Problem to work on:
Copy the rows below character for character, from the line containing "[Click to Play" through the final line of the last row, including both of those lines.
■ ■ ■
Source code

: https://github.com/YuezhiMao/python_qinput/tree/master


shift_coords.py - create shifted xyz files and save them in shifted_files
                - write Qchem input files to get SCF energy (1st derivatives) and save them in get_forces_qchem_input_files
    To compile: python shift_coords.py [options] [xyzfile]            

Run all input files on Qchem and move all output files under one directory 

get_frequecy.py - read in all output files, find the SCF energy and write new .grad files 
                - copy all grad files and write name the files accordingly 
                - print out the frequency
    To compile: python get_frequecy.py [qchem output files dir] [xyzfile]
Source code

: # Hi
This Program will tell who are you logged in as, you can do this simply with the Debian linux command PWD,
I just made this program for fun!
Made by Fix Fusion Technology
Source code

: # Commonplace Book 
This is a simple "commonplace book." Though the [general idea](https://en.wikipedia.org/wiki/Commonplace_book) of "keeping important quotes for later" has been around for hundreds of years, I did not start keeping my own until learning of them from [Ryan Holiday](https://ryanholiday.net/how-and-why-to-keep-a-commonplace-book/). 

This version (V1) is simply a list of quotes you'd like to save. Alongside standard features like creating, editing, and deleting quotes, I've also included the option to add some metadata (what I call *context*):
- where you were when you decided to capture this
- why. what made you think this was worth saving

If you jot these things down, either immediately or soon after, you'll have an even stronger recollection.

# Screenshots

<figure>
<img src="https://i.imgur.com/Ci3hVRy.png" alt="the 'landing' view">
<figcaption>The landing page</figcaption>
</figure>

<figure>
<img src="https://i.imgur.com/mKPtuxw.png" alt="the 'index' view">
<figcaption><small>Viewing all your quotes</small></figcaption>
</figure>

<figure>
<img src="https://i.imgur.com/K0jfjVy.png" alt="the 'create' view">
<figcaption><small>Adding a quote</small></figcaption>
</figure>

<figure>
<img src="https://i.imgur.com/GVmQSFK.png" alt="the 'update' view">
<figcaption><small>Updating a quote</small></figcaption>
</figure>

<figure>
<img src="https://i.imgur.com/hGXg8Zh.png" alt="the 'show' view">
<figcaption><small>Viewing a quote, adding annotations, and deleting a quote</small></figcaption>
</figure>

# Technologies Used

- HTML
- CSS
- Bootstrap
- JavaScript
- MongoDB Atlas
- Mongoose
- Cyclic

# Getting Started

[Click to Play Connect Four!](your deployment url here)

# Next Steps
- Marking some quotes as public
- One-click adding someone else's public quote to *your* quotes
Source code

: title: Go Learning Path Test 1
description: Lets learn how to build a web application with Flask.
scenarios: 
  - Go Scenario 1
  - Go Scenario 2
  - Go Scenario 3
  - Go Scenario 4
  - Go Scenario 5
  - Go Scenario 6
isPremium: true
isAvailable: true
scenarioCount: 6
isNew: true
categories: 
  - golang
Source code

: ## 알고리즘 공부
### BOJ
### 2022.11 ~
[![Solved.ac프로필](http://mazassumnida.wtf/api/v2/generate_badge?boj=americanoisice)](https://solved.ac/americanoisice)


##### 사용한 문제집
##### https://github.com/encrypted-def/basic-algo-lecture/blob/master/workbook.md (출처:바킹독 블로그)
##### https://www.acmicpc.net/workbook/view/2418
■ ■ ■
Result for this exercise:
[Click to Play Connect Four!](your deployment url here)

# Next Steps
- Marking some quotes as public
- One-click adding someone else's public quote to *your* quotes
Source code

: title: Go Learning Path Test 1
description: Lets learn how to build a web application with Flask.
scenarios: 
  - Go Scenario 1
  - Go Scenario 2
  - Go Scenario 3
  - Go Scenario 4
  - Go Scenario 5
  - Go Scenario 6
isPremium: true
isAvailable: true
scenarioCount: 6
isNew: true
categories: 
  - golang
Source code

: ## 알고리즘 공부
### BOJ
### 2022.11 ~
[![Solved.ac프로필](http://mazassumnida.wtf/api/v2/generate_badge?boj=americanoisice)](https://solved.ac/americanoisice)


##### 사용한 문제집
##### https://github.com/encrypted-def/basic-algo-lecture/blob/master/workbook.md (출처:바킹독 블로그)
##### https://www.acmicpc.net/workbook/view/2418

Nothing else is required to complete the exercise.